The IDF said it spent four hours bombing the underground kilometer-long site, which contained machinery used to build precision-guided missiles, as well as depots to store them. An adjacent Radwan Force base was also struck, and the military estimated that several dozen Hezbollah operatives were killed.

A picture taken from Lebanon shows Syrian officials inspecting the damage on the Syrian side of the Dabussiyeh border crossing after an Israeli airstrike on November 27, 2024. (Fathi AL-MASRI / AFP)

Another strike shortly after midnight hit a border crossing between Syria and Lebanon, which the IDF said was used by Hezbollah to smuggle weapons. Syrian media reported six dead in the strike.

Among the 300 Hezbollah sites struck on the day before the ceasefire, 42 were in Beirut, 48 were in the Beqaa Valley, and 150 were in southern Lebanon, according to the military.

The IDF said targets included 15 sites used by the terror group for the management and storage of funds, 64 command centers, 65 buildings used for military purposes, and 42 weapon depots.

The IDF said that another strike on Tuesday in Beirut killed Jafar Ali Samaha, the operations chief of Hezbollah’s aerial forces, known as Unit 127, which is responsible for drone and cruise missile attacks on Israel.

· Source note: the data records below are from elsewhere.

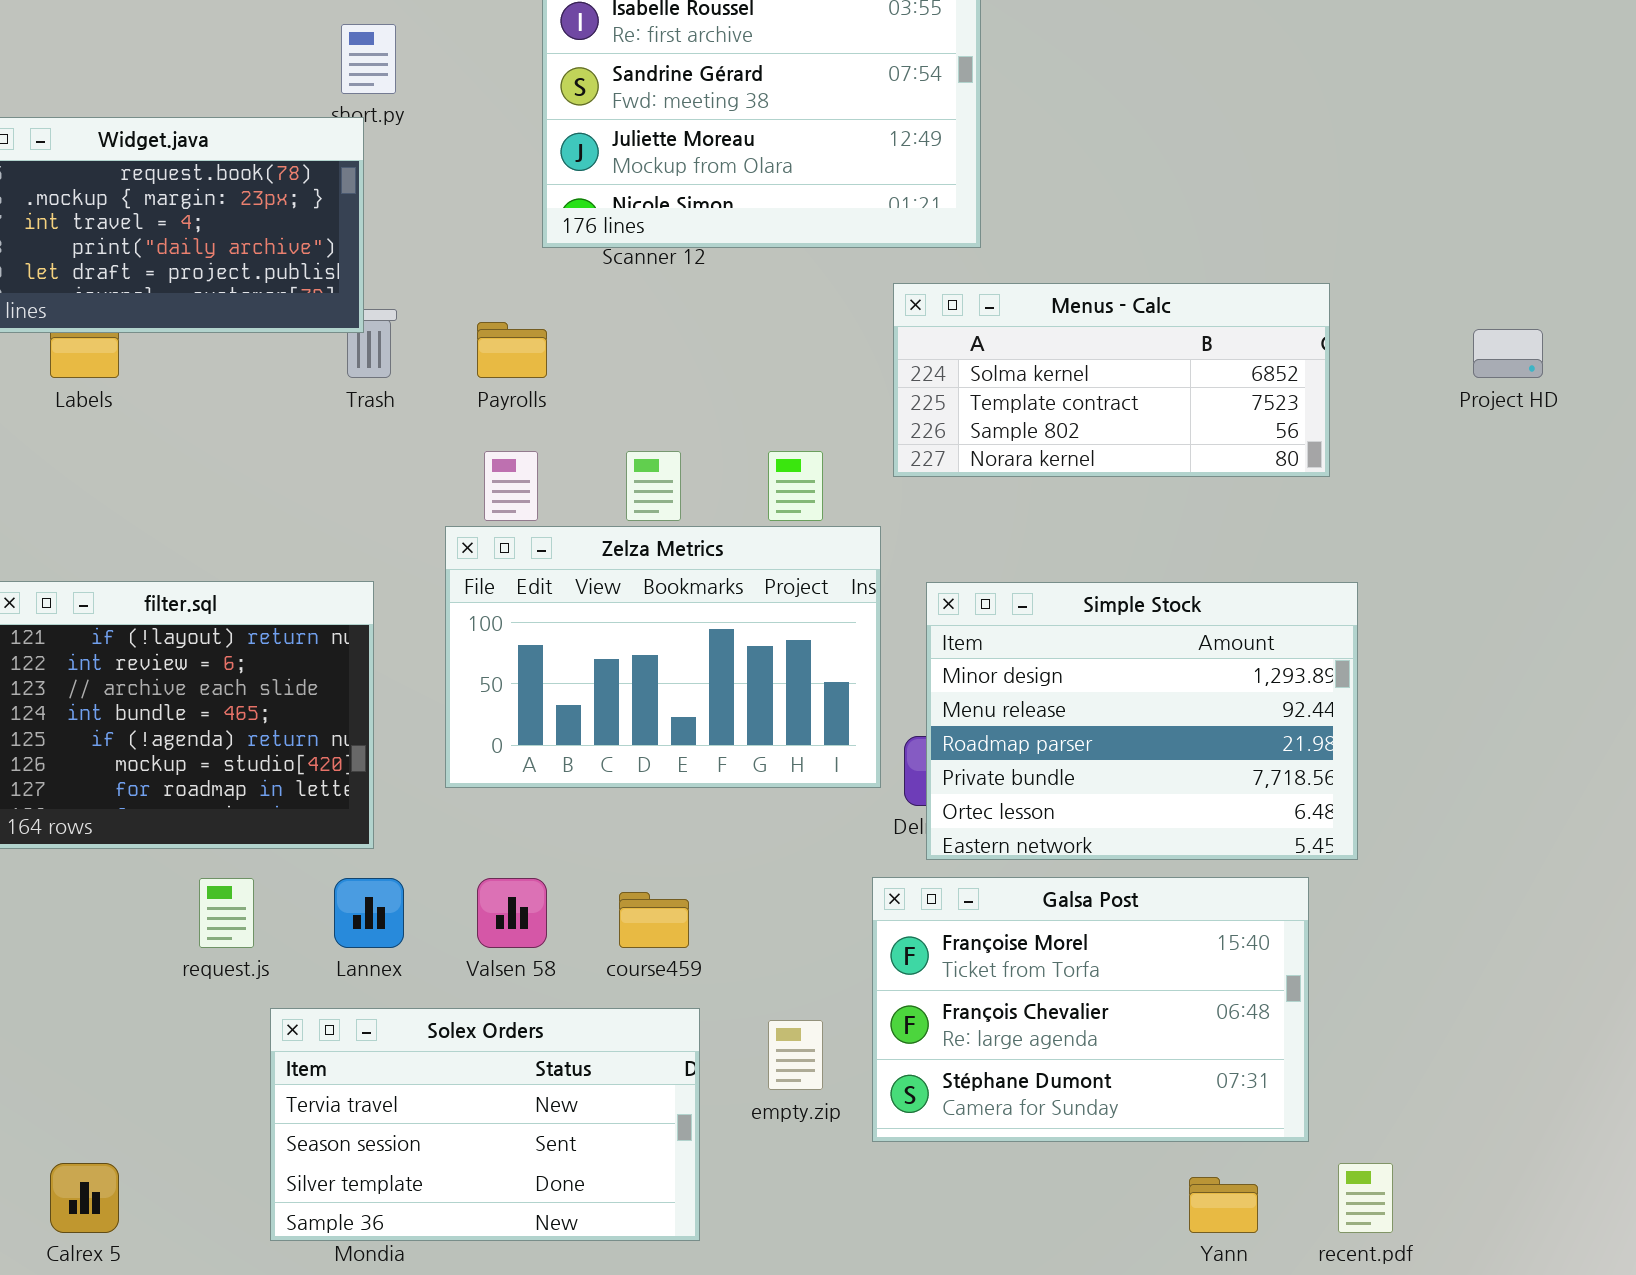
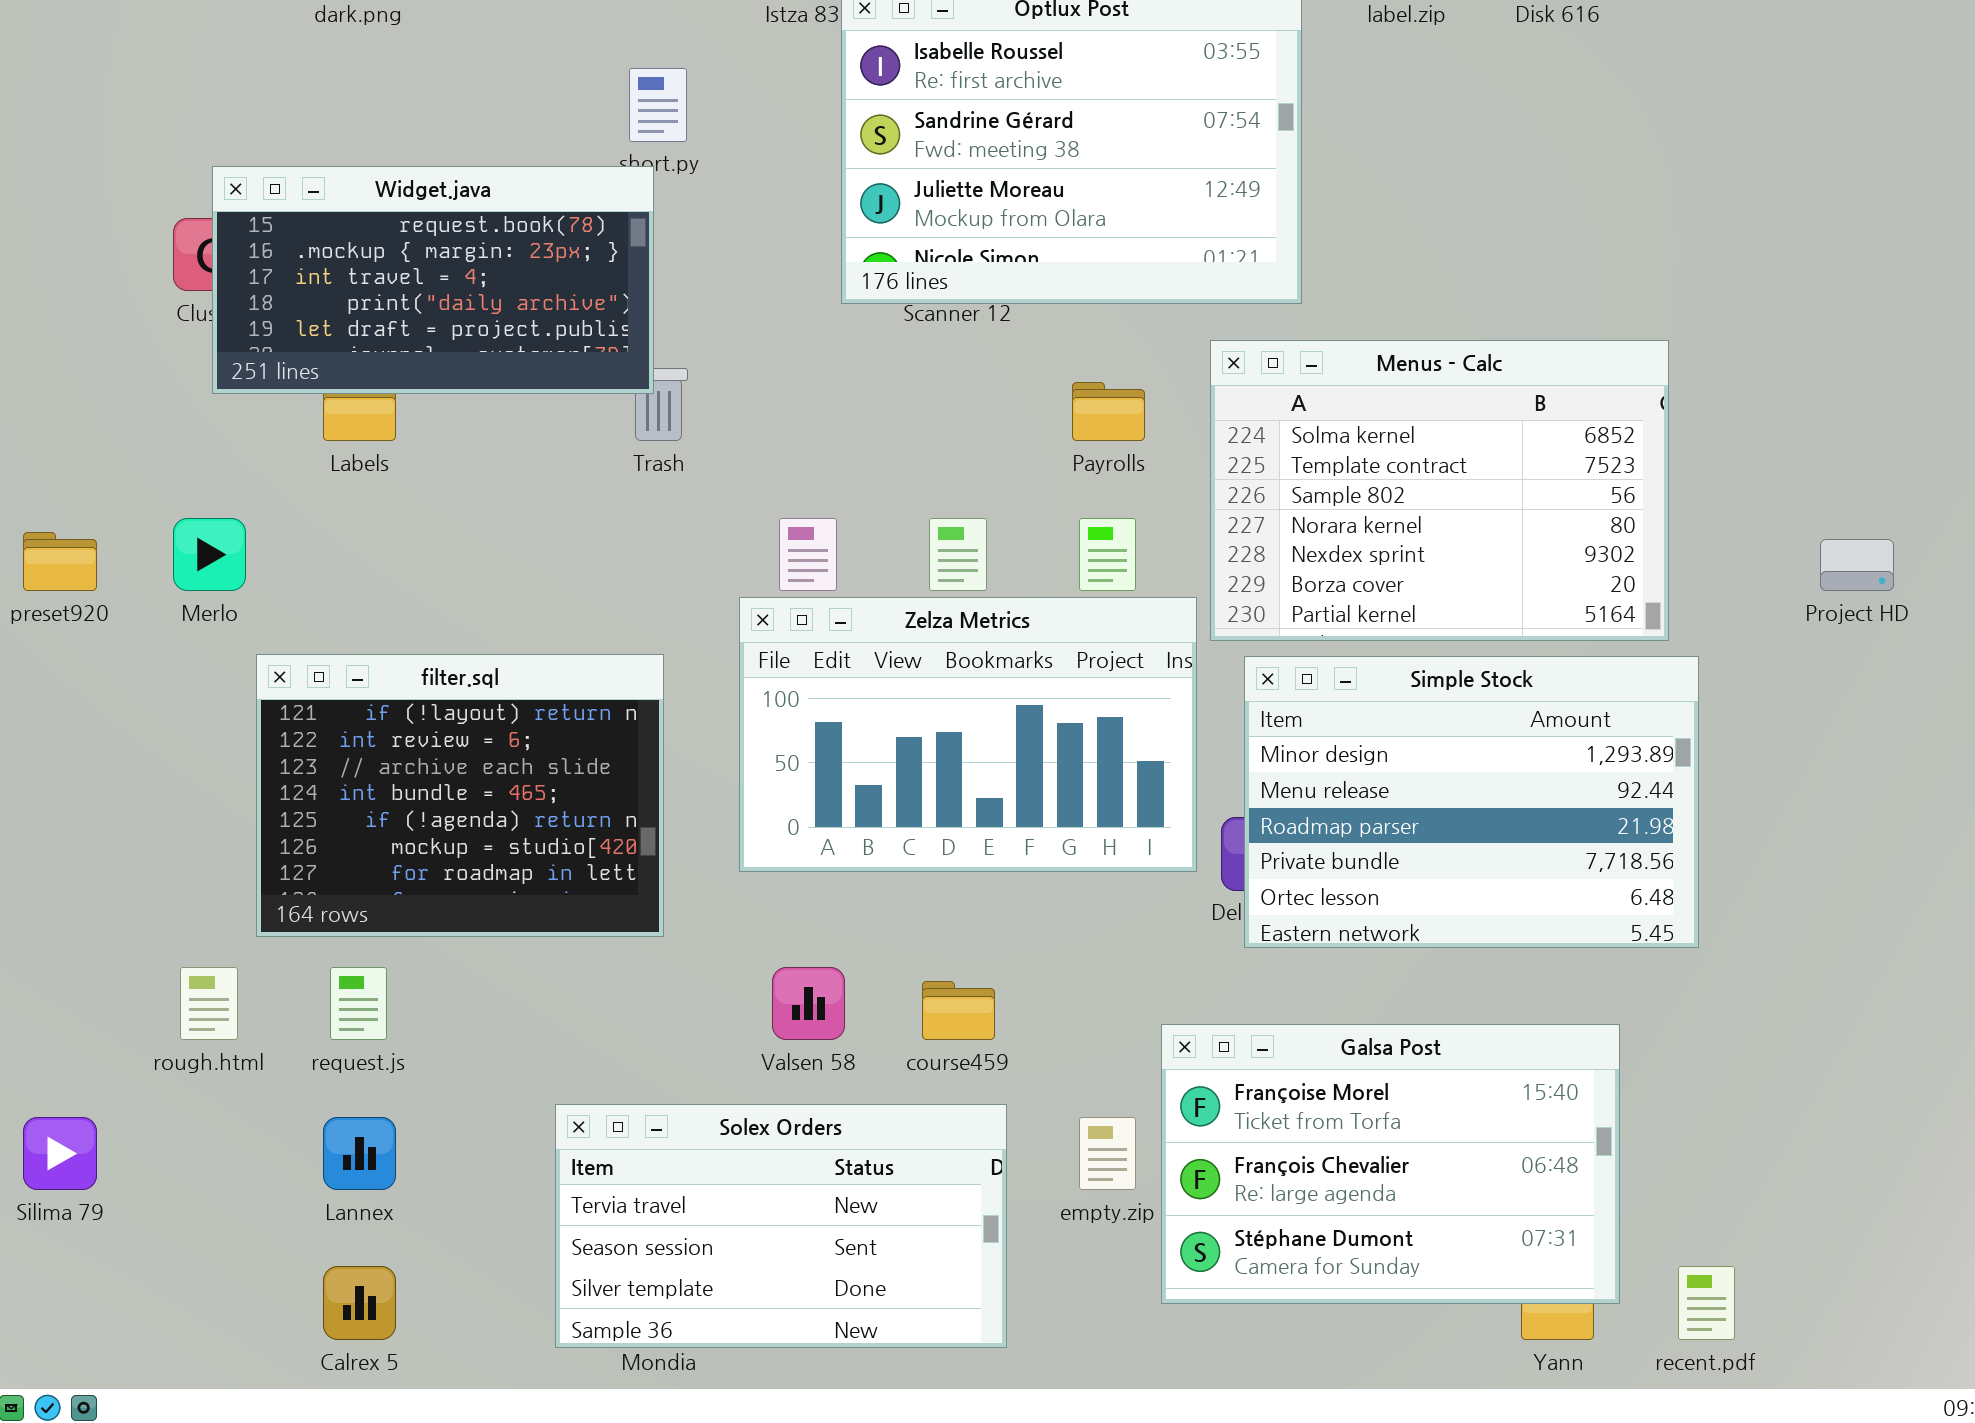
Menus - Calc: [893,283,1330,477] -> [1210,340,1669,641], resized
Payrolls: [477,322,547,378] -> [1072,382,1145,441], moved
Project HD: [1473,329,1543,378] -> [1820,539,1894,591], moved
Galsa Post: [872,877,1309,1142] -> [1161,1024,1620,1304], moved
request.js: [199,878,254,948] -> [330,967,387,1040], moved
Lannex: [334,878,404,948] -> [323,1117,396,1190], moved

Throughout the war, the IDF said that it struck over 150 drone launch sites, some 20 depots where drones and cruise missiles were stored, and four manufacturing plants belonging to Unit 127.

The military has estimated that 70 percent of Hezbollah’s drone and cruise missile stockpile have been destroyed.

During the entire conflict, the military said, over 12,500 Hezbollah sites in Lebanon were struck, including 360 in Beirut’s southern suburbs. In the 2006 Second Lebanon War, for comparison, some 140 sites were struck in Beirut’s southern suburbs.

A man looks at his neighborhood as he clears debris and rubble from an apartment in Beirut’s southern suburbs on November 27, 2024. (AFP)

In September, the commander of the aerial forces, Muhammad Hussein Sarour, was killed in Beirut. Other top commanders in the unit have also been killed, including Samaha on Tuesday.

Amid the fighting, hundreds of explosive-laden drones launched by Hezbollah at Israel were intercepted, according to the IDF. Numerous drones have also impacted Israel, causing casualties and damage.

Hezbollah began firing into Israel the day after Hamas’s October 7, 2023, onslaught in southern Israel, in support of its fellow Iran-backed terror group, drawing Israeli reprisals and leading to the displacement of some 60,000 residents of northern Israel.

Fighting intensified in late September, with Israel killing much of Hezbollah’s leadership and launching a limited ground incursion on October 1 that has seen soldiers search villages for rockets and other arms held by the terror group, and tackle its terror tunnels and other infrastructure.